Start of Block

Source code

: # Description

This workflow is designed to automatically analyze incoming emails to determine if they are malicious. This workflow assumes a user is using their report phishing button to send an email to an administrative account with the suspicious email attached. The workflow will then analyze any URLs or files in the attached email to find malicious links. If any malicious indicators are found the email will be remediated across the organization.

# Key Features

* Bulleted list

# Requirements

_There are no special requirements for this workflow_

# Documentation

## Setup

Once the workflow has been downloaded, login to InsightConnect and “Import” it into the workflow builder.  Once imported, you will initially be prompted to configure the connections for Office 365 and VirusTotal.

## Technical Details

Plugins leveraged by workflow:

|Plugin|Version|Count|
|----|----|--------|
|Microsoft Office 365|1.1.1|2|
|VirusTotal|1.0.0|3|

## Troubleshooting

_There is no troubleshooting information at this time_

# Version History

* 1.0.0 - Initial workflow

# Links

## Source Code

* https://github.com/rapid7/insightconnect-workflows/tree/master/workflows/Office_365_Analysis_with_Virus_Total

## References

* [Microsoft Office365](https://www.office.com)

End of Block
Start of Block

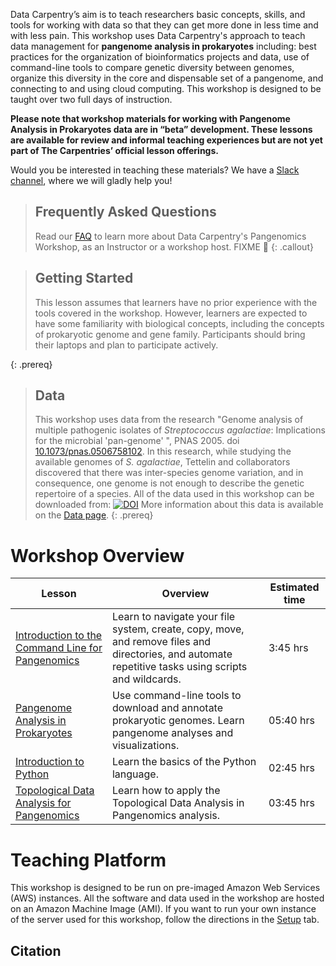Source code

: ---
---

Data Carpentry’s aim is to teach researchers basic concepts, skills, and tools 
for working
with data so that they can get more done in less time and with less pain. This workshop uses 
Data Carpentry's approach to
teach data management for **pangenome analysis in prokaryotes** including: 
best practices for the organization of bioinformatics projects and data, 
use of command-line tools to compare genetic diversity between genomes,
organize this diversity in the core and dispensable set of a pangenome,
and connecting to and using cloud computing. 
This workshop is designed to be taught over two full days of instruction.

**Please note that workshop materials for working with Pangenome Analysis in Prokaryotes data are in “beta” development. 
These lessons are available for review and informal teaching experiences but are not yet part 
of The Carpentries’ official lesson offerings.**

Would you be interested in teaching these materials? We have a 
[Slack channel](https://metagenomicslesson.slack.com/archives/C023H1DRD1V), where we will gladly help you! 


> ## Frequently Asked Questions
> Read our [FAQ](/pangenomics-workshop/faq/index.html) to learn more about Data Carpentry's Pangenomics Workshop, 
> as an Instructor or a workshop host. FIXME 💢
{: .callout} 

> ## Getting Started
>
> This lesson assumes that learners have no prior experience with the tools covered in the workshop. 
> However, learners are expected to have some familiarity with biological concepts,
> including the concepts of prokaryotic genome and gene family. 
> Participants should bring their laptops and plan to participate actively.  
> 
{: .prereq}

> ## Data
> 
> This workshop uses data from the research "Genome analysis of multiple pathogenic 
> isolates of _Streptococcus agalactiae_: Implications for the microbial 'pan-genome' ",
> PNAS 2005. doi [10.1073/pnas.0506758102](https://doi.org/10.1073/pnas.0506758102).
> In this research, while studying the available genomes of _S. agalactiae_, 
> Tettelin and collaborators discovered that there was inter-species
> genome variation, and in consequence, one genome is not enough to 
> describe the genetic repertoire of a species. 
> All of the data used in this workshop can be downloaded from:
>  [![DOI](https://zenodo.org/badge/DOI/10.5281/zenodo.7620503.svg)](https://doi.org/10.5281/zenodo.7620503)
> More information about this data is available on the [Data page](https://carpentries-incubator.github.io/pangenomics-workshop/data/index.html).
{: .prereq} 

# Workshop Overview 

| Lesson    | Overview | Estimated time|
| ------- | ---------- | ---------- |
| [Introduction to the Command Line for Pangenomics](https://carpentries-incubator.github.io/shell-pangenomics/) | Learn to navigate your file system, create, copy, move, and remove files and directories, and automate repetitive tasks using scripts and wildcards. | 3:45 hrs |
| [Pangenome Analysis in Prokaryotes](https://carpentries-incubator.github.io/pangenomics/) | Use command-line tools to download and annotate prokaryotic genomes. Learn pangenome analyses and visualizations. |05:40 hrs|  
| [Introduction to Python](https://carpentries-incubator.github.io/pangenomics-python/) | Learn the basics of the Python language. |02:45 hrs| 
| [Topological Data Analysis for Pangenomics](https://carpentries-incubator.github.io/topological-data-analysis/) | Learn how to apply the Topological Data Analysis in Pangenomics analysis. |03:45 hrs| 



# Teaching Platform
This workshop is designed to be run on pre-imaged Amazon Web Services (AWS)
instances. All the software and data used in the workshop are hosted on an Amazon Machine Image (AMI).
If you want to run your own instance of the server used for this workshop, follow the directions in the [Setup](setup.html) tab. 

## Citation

End of Block

What are the lines above, starting at the one with "note that workshop" and ending at the one with "of multiple pathogenic"? Give them again exactly, and only them.

**Please note that workshop materials for working with Pangenome Analysis in Prokaryotes data are in “beta” development. 
These lessons are available for review and informal teaching experiences but are not yet part 
of The Carpentries’ official lesson offerings.**

Would you be interested in teaching these materials? We have a 
[Slack channel](https://metagenomicslesson.slack.com/archives/C023H1DRD1V), where we will gladly help you! 


> ## Frequently Asked Questions
> Read our [FAQ](/pangenomics-workshop/faq/index.html) to learn more about Data Carpentry's Pangenomics Workshop, 
> as an Instructor or a workshop host. FIXME 💢
{: .callout} 

> ## Getting Started
>
> This lesson assumes that learners have no prior experience with the tools covered in the workshop. 
> However, learners are expected to have some familiarity with biological concepts,
> including the concepts of prokaryotic genome and gene family. 
> Participants should bring their laptops and plan to participate actively.  
> 
{: .prereq}

> ## Data
> 
> This workshop uses data from the research "Genome analysis of multiple pathogenic 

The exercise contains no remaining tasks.